His shadows steady, pulling back from their tortured shapes into something more controlled. It's not recovery—not really—but it's enough to function. Enough to move.

"This way." I stumble forward, and this time all three of them follow. Elçin falls into step beside me, her presence steady and grounding. Kaan moves like a man carrying mountains on his shoulders, but he moves. And Yasar follows at a careful distance, his earlier composure shattered into something that might actually be genuine remorse.

The Veil continues its assault—more memories, more guilt, more regrets made manifest. I see myself in the healing chambers with Kaan, using his body to reclaim agency while hating myself for needing him. See the moment I almost gave in to Yasar at the temple, when the binding made surrender feel like relief. See every choice I've made since that night in the dungeons, wondering if any of them were truly mine or just reactions to violation after violation.

"The Veil draws power from unresolved guilt," Elçin says quietly, her eyes tracking the spirits drifting past us. "That's why it's so dangerous. Not because it lies, but because it shows us truths we're not ready to face."

"I'm drowning in truths I'm not ready to face," I mutter. The binding pulls harder, and I nearly fall. Elçin catches my arm, steadying me, her grip fierce and grounding.
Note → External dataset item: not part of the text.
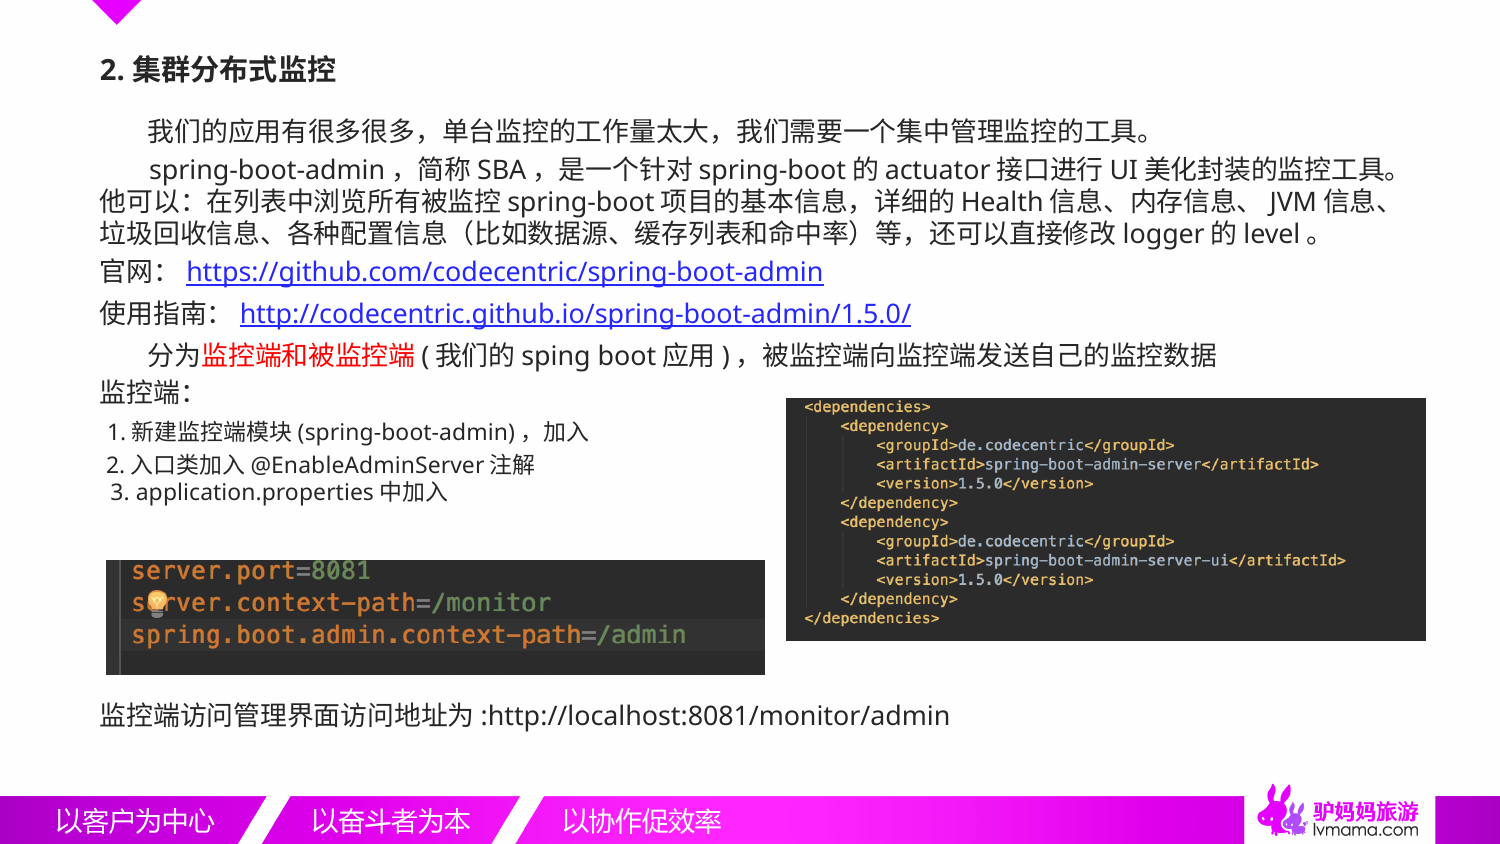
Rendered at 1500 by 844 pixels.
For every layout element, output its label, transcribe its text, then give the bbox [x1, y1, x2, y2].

list 我们的应用有很多很多，单台监控的工作量太大，我们需要一个集中管理监控的工具。 spring-boot-admin，简称SBA，是一个针对spring-boot的actuator接口进行UI美化封装的监控工具。他可以：在列表中浏览所有被监控spring-boot项目的基本信息，详细的Health信息、内存信息、JVM信息、垃圾回收信息、各种配置信息（比如数据源、缓存列表和命中率）等，还可以直接修改logger的level。 官网：https://github.com/codecentric/spring-boot-admin 使用指南：http://codecentric.github.io/spring-boot-admin/1.5.0/ 分为监控端和被监控端(我们的sping boot应用)，被监控端向监控端发送自己的监控数据 监控端： 1.新建监控端模块(spring-boot-admin)，加入 2.入口类加入@EnableAdminServer注解 3. application.properties中加入 监控端访问管理界面访问地址为:http://localhost:8081/monitor/admin [85, 107, 1412, 758]
picture [0, 0, 1500, 844]
title 2.集群分布式监控 [85, 33, 1412, 103]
Ahead, the smoke-ground solidifies into something almost substantial—a clearing where the Veil's chaos settles into terrible clarity. And in the center, suspended by chains that glow with the same silver-light as the binding torturing me, is Banu.

She's alive.

Barely.

Her wings—those beautiful iridescent wings that used to shimmer with every color imaginable—are torn to ragged strips, silver blood seeping from wounds that won't heal. Her body is too thin, her light too dim, but her eyes snap open when she senses us. Recognition floods her face, followed immediately by terror.
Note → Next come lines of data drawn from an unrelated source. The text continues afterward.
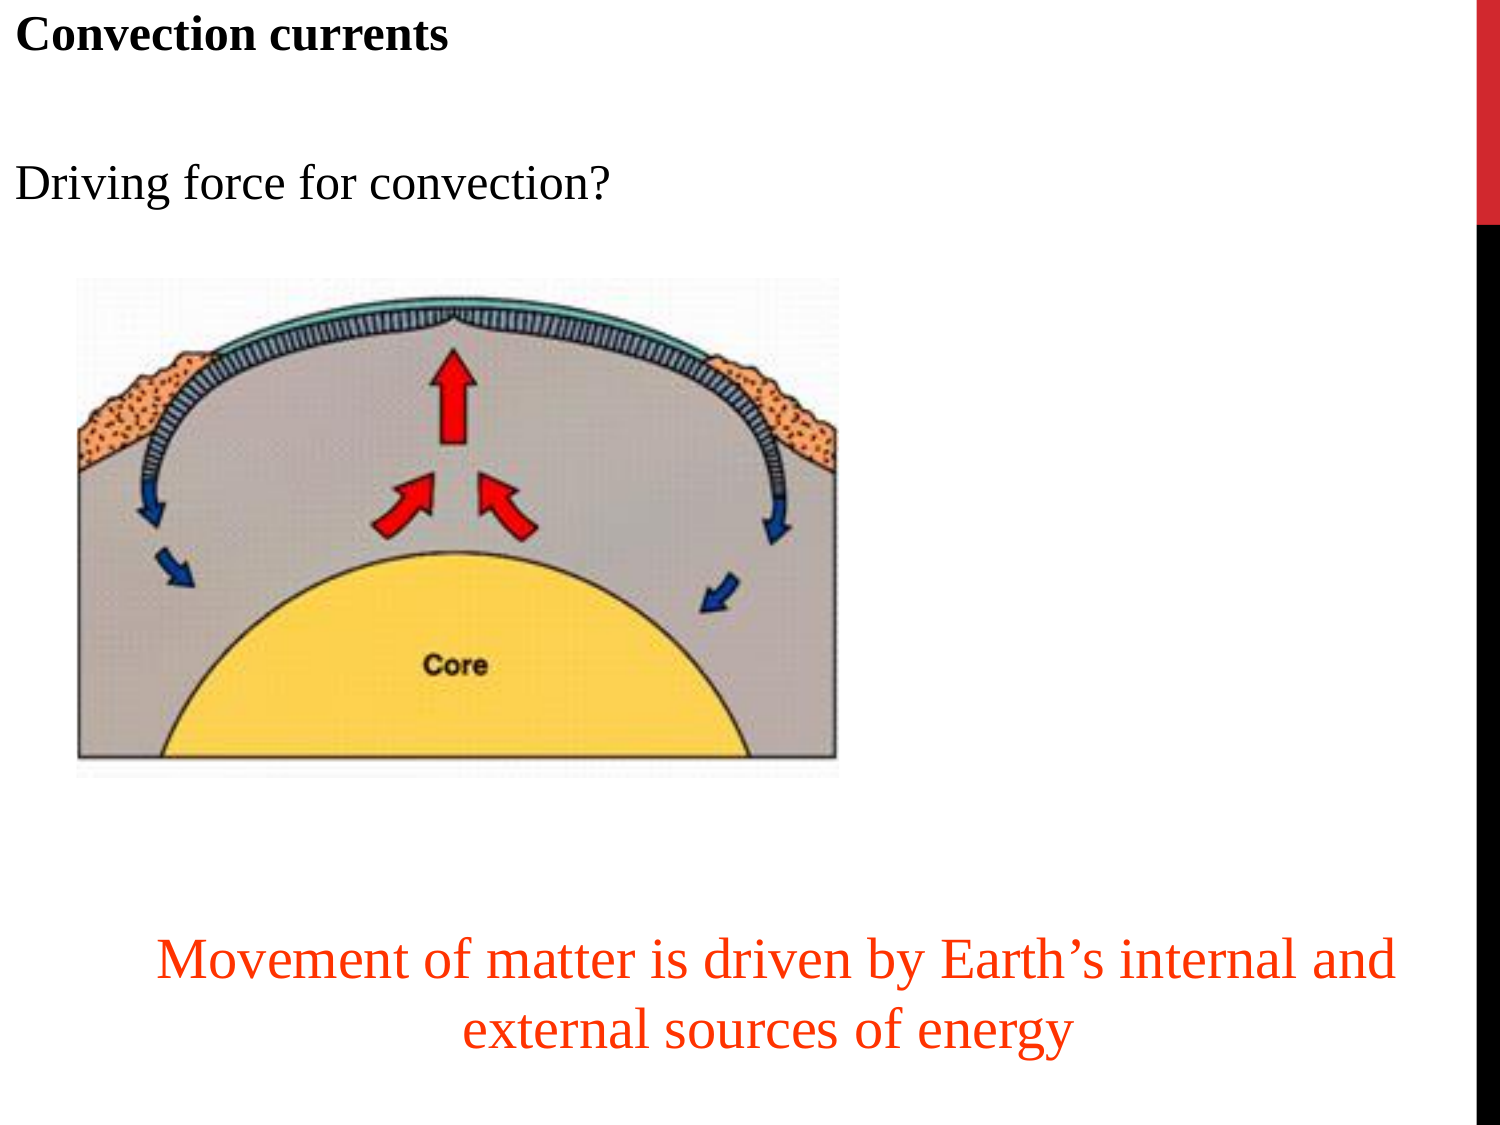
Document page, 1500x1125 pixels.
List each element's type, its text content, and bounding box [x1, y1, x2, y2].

text_box Convection currents [0, 0, 1368, 138]
picture [76, 278, 840, 778]
text_box Movement of matter is driven by Earth’s internal and external sources of energy [87, 912, 1451, 1068]
text_box Driving force for convection? [0, 148, 1368, 287]
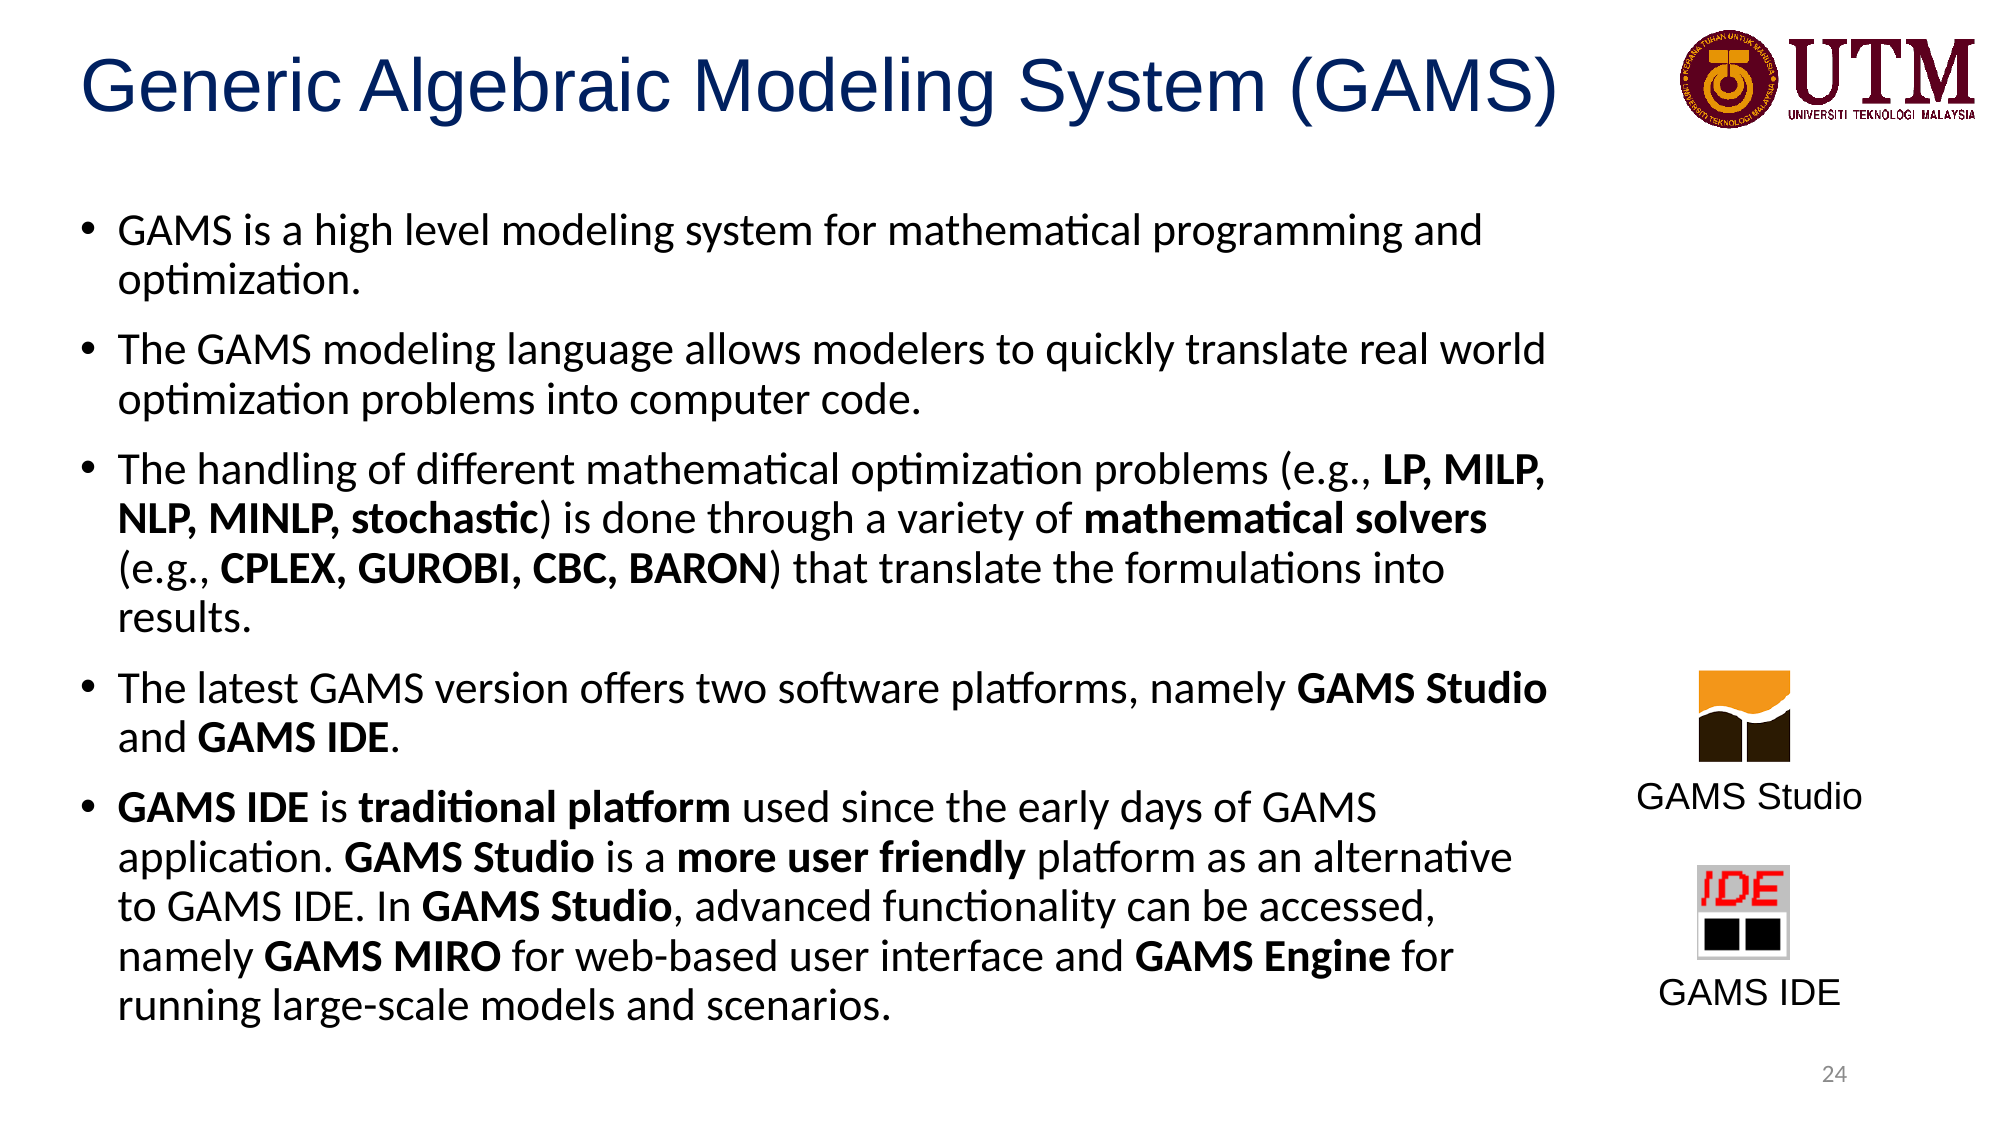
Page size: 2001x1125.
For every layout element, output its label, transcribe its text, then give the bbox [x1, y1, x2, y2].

"No," she gasps, her voice hoarse from disuse or screaming or both. "No, you shouldn't have come. It's a trap. It's all a?—"

The clearing explodes with movement.

Shadow creatures pour from tears in reality—writhing masses of darkness that shift between forms too quickly for the eye to track. One moment a creature has too many joints bentat impossible angles, the next it's nothing but a mouth lined with teeth that spiral inward forever. They move wrong, sliding sideways through space, leaving trails of nothingness where they pass.
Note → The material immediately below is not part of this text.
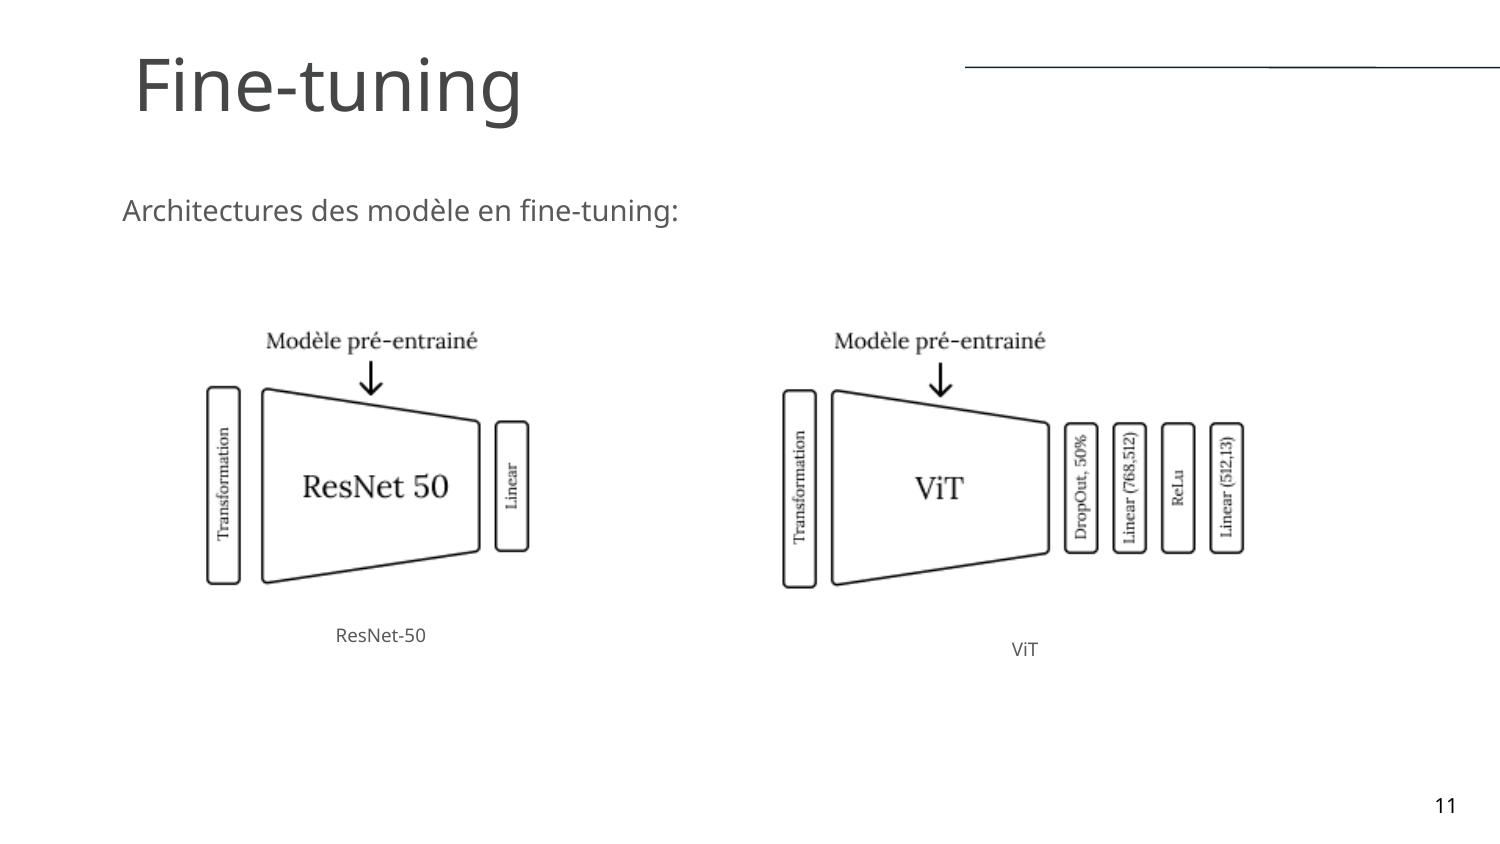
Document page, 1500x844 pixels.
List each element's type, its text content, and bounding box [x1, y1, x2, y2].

The nearest one reaches for us with appendages that branch and split like diseased roots. Where it touches the ground, stone crumbles to dust, then reforms twisted—gravity forgetting which way is down. Another creature crawls along the ceiling, its body a constantly collapsing void that sucks in light and sound, creating pockets of absolute silence broken only by wet tearing noises as it feeds on the fabric of reality itself.

They don't walk or run—they exist in one spot, then suddenly exist closer, the space between never quite crossed. One phases through a pillar, and for a heartbeat I see its true form: a thing of exposed nerves and weeping sores, each wound a tiny mouth whispering prayers to gods that died before the world began.

The temperature drops so fast my breath freezes in the air. Not cold—absence. These things drag the very concept of warmth out of existence, leaving behind something worse than freezing. My skin prickles with the sensation of being watched by organs that aren't eyes, studied by intelligence that doesn't think in thoughts but in hunger given consciousness.

A smaller one—if size means anything here—skitters across the wall on legs that keep multiplying, each new limb budding from the joints of the last. It pauses, and I realize it's tasting the air with protrusions that might be tongues or might be fingers, searching for the scent of mortality in this place where everything should be dead.

Kaan's shadows erupt outward to meet the assault. Elçin's blade sings as she moves into a defensive position between me and the creatures. Yasar's fire-shadow magic ignites those impossible flames that burn dark and freeze hot.